Records from a data collection

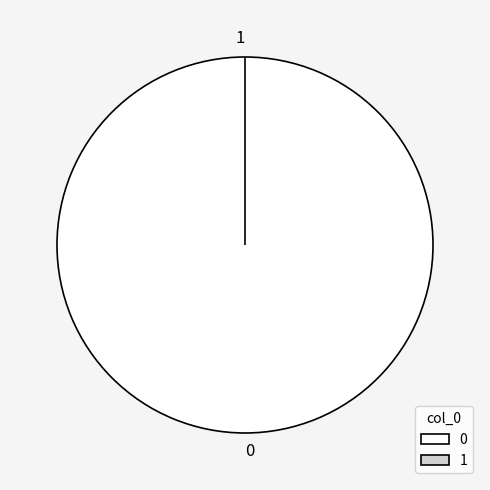

Which category has the smallest portion of the pie?

1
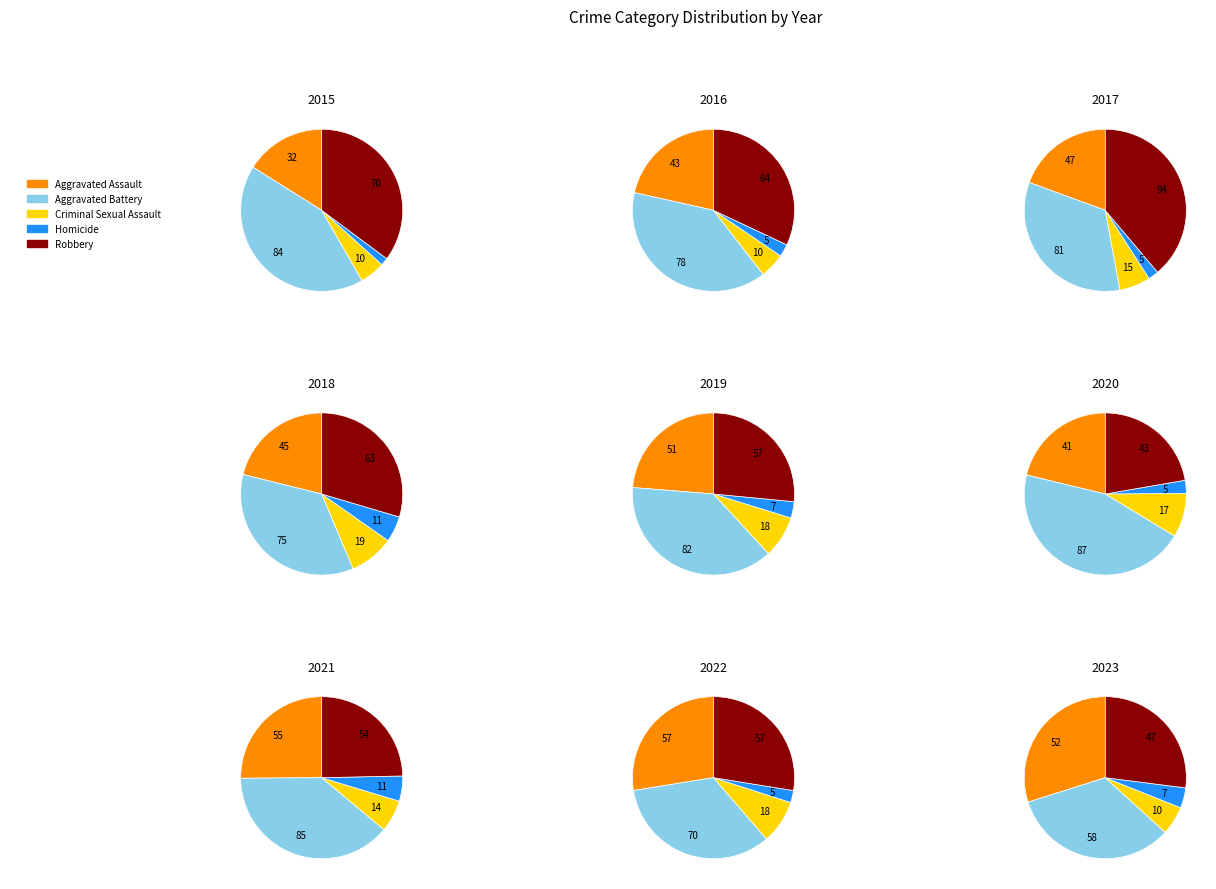

What percentage is the 1 slice, to the nearest percent?

12%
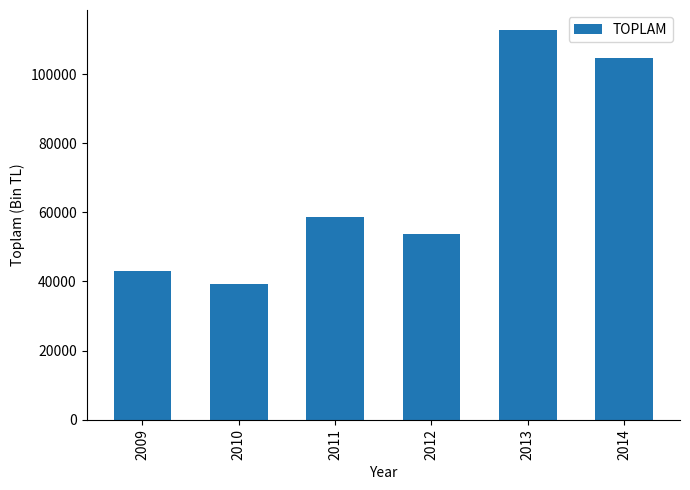

Which category has the highest value across all series?

2013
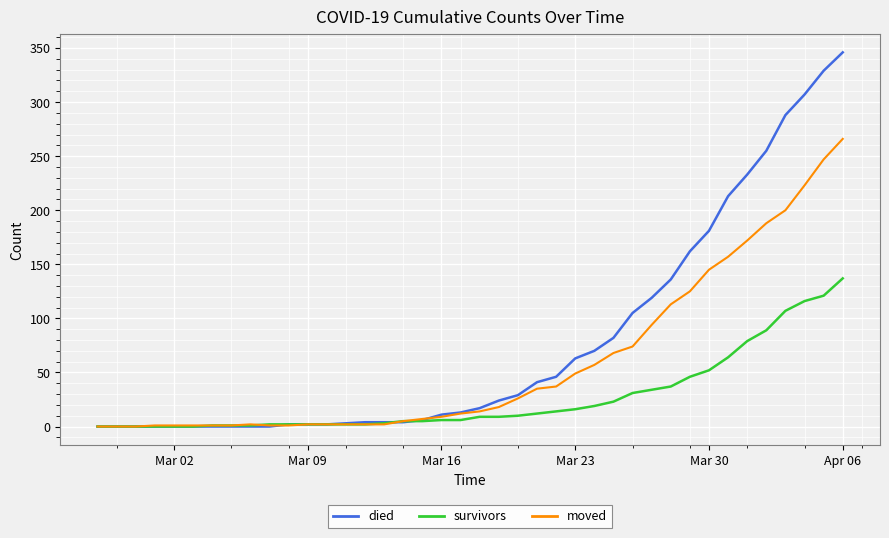

Is this an area chart (filled region under the line)?

No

BRIEF »
Put the part of the items that starts with the line containing "Is this an area" and runs to the end into a numbered list, leaving out any blank lines.

REPLY TO THE TASK »
1. Is this an area chart (filled region under the line)?
2. No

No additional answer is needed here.